Parcerias público-privadas em infraestrutura triplicam nos últimos 10 anos na América Latina e Caribe

Governos buscam iniciativa privada para ampliar investimentos em infraestrutura. Foto: Banco Mundial

Com um déficit anual de 180 bilhões de dólares, os investimentos em infraestrutura na América Latina e no Caribe representam um desafio para governos. Segundo novo relatório do Banco Mundial, gastos têm levado Estados a buscar recursos na iniciativa privada. Na última década, o número de parcerias público-privadas mais do que triplicou, passando de 40 para 140, sobretudo nos setores de energia, transportes, água e esgoto.

Publicado em maio (4), o documento Financiamento privado de infraestruturas públicas por meio de PPPs na América Latina e Caribe revela também uma ampliação das normativas sobre PPPs. Nos últimos 20 anos, 19 países da região aprovaram leis referentes a esse tipo de cooperação entre governo e empresas.

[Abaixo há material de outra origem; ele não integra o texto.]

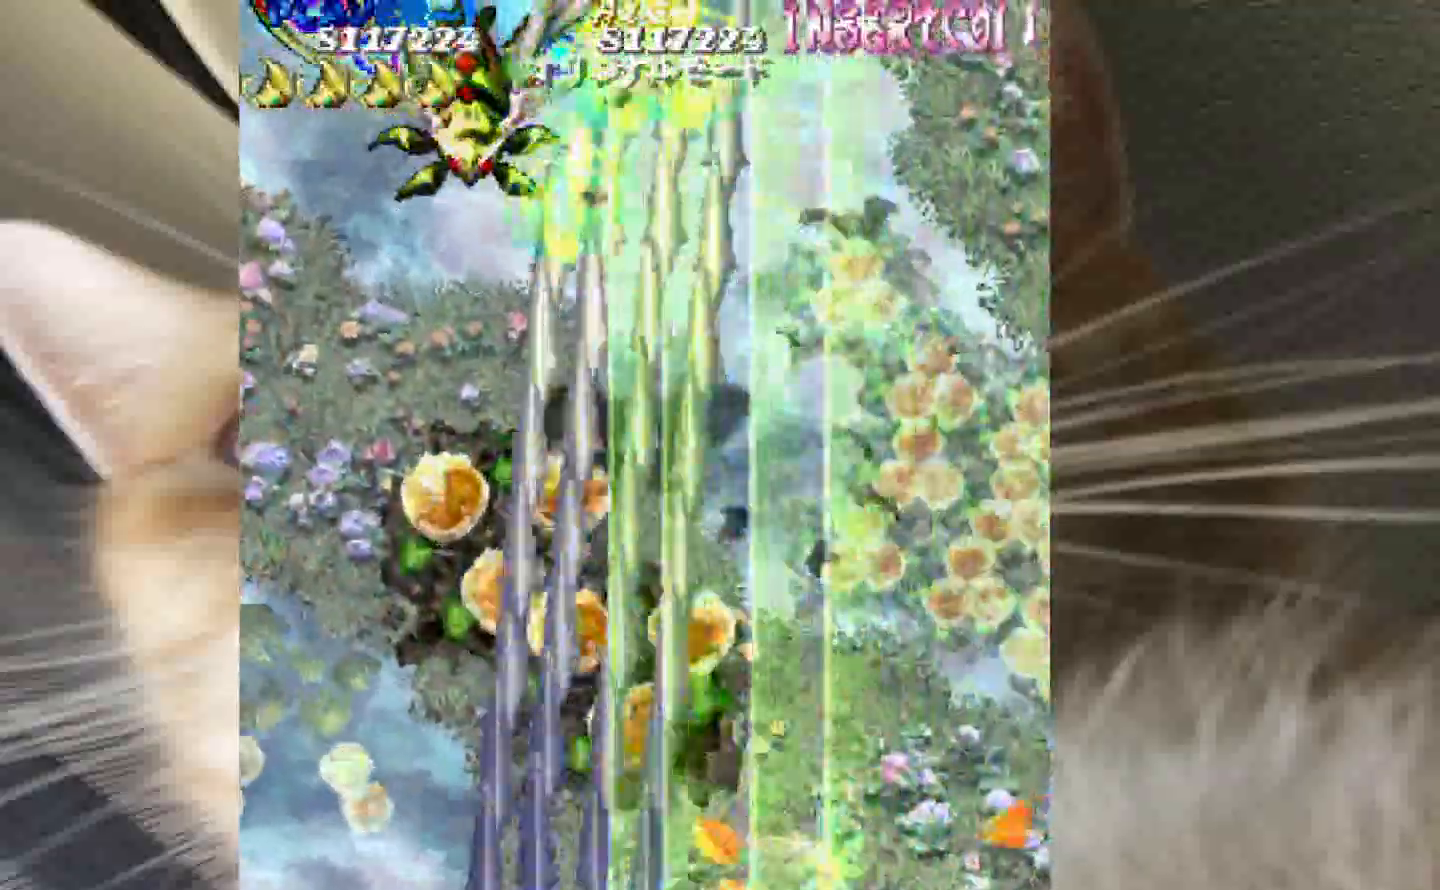
{"keys": ["shift", "z"], "events": []}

Outro motivo citado pelo organismo financeiro para explicar o crescimento das PPPs é a dificuldade em ampliar o investimento público em contextos de austeridade fiscal e desaceleração econômica. O Banco Mundial lembra que os últimos seis anos na América Latina e no Caribe foram marcados por uma recessão. Nesse período, a média de investimento da região em infraestrutura ficou entre as mais baixas do mundo — 2,8% do Produto Interno Bruto (PIB).

No Brasil, os investimentos públicos em infraestrutura representaram, em média, apenas 1,5% do PIB no período 2008-2013. De 2006 a 2015, o país firmou cerca de 450 PPPs — em infraestrutura e outros setores —, o maior número da América Latina e do Caribe.

Segundo o relatório, embora a região tenha programas de PPPs desde o fim dos anos 1980, a evolução e o nível de sofisticação deles não têm sido uniformes.

Evolução desigual

Os programas de PPPs do Chile e do México foram considerados pela análise os mais bem-sucedidos da região, especialmente no setor de transportes. Brasil, Colômbia e Peru também têm trajetórias extensas com as PPPs. No entanto, mesmo os mercados mais avançados precisam criar ambientes de licitação com maior competitividade e melhorar os mecanismos de financiamento de projetos, apontou o Banco Mundial.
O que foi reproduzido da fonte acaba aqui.